Jogobella's fruits

Did you know that…?
Rhubarb
In 16th-Century France rhubarb was more valuable than cinnamon and in 17th-Century England more expensive than opium. It had numerous beneficial properties and for this reason was one of the most-commonly used plants in folk medicine.

Is this a fruit or a vegetable? Well, it's added to pies, jams and compotes - a fruit, maybe? On the other hand, it's sour and resembles a veggie - a vegetable, then? It's not that simple...

Botanically speaking, the rhubarb is a vegetable. To describe its taste as "sour" would be to oversimplify things. In fact, the redder the stem, the sweeter it is. That's why the plant makes a great dessert ingredient. This property was acknowledged by the US Supreme Court which decided, contrary to the popular belief held in other countries, that the rhubarb is a fruit.

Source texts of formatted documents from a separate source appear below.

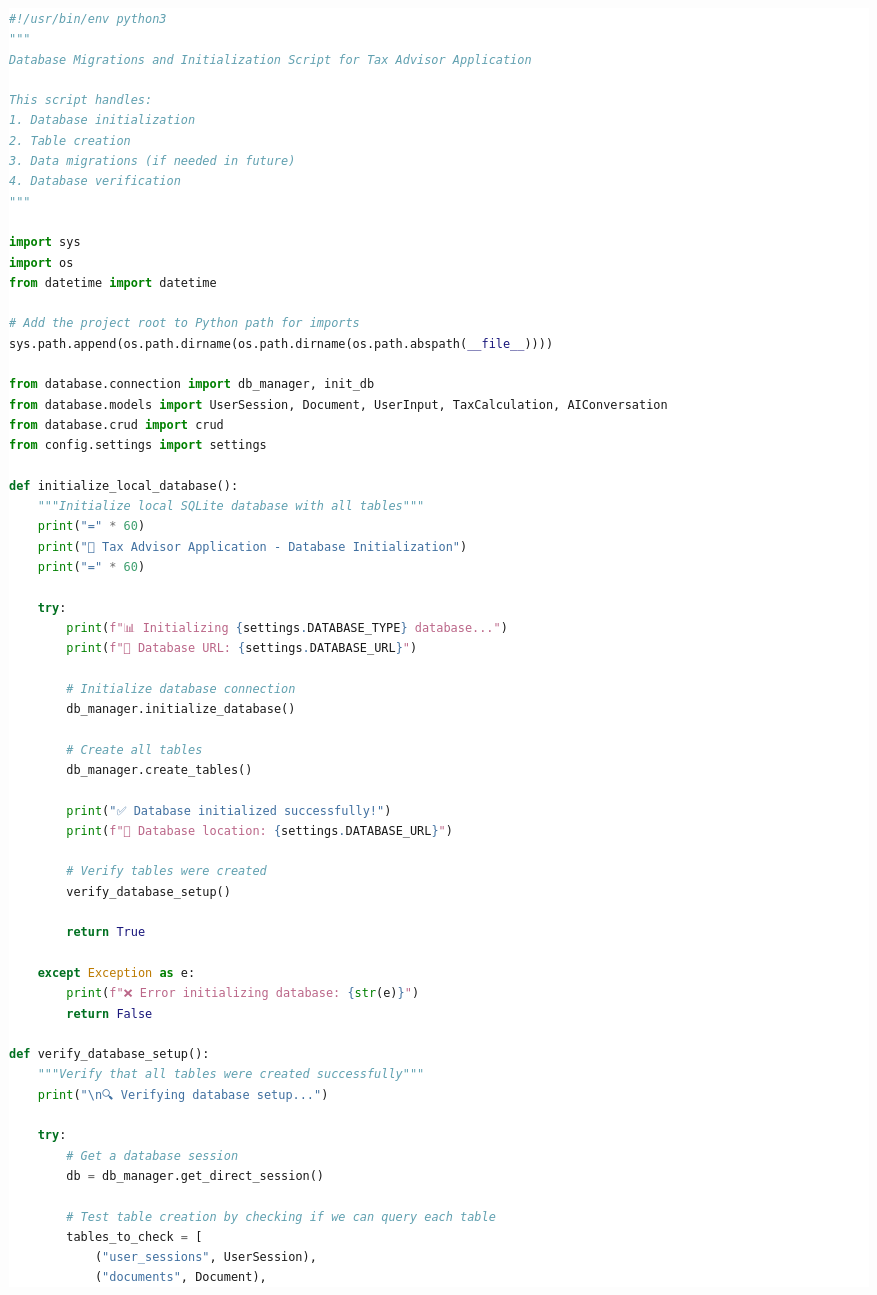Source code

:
 ```python
#!/usr/bin/env python3
"""
Database Migrations and Initialization Script for Tax Advisor Application

This script handles:
1. Database initialization
2. Table creation
3. Data migrations (if needed in future)
4. Database verification
"""

import sys
import os
from datetime import datetime

# Add the project root to Python path for imports
sys.path.append(os.path.dirname(os.path.dirname(os.path.abspath(__file__))))

from database.connection import db_manager, init_db
from database.models import UserSession, Document, UserInput, TaxCalculation, AIConversation
from database.crud import crud
from config.settings import settings

def initialize_local_database():
    """Initialize local SQLite database with all tables"""
    print("=" * 60)
    print("🚀 Tax Advisor Application - Database Initialization")
    print("=" * 60)
    
    try:
        print(f"📊 Initializing {settings.DATABASE_TYPE} database...")
        print(f"📍 Database URL: {settings.DATABASE_URL}")
        
        # Initialize database connection
        db_manager.initialize_database()
        
        # Create all tables
        db_manager.create_tables()
        
        print("✅ Database initialized successfully!")
        print(f"💾 Database location: {settings.DATABASE_URL}")
        
        # Verify tables were created
        verify_database_setup()
        
        return True
        
    except Exception as e:
        print(f"❌ Error initializing database: {str(e)}")
        return False

def verify_database_setup():
    """Verify that all tables were created successfully"""
    print("\n🔍 Verifying database setup...")
    
    try:
        # Get a database session
        db = db_manager.get_direct_session()
        
        # Test table creation by checking if we can query each table
        tables_to_check = [
            ("user_sessions", UserSession),
            ("documents", Document),
```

"Rhubarb" literally means "from the Volga". The plant did not, however, originate in Russia, but travelled through the latter from China to Europe, which it made its home. It is widely used to improve taste. It is used in preserves, and added to meat and fish, giving it a more crisp flavour.

The rhubarb is an exceptional plant. The only edible part of the plant is the stalk. It might not be a unique vegetable, but it is certainly an extraordinary fruit!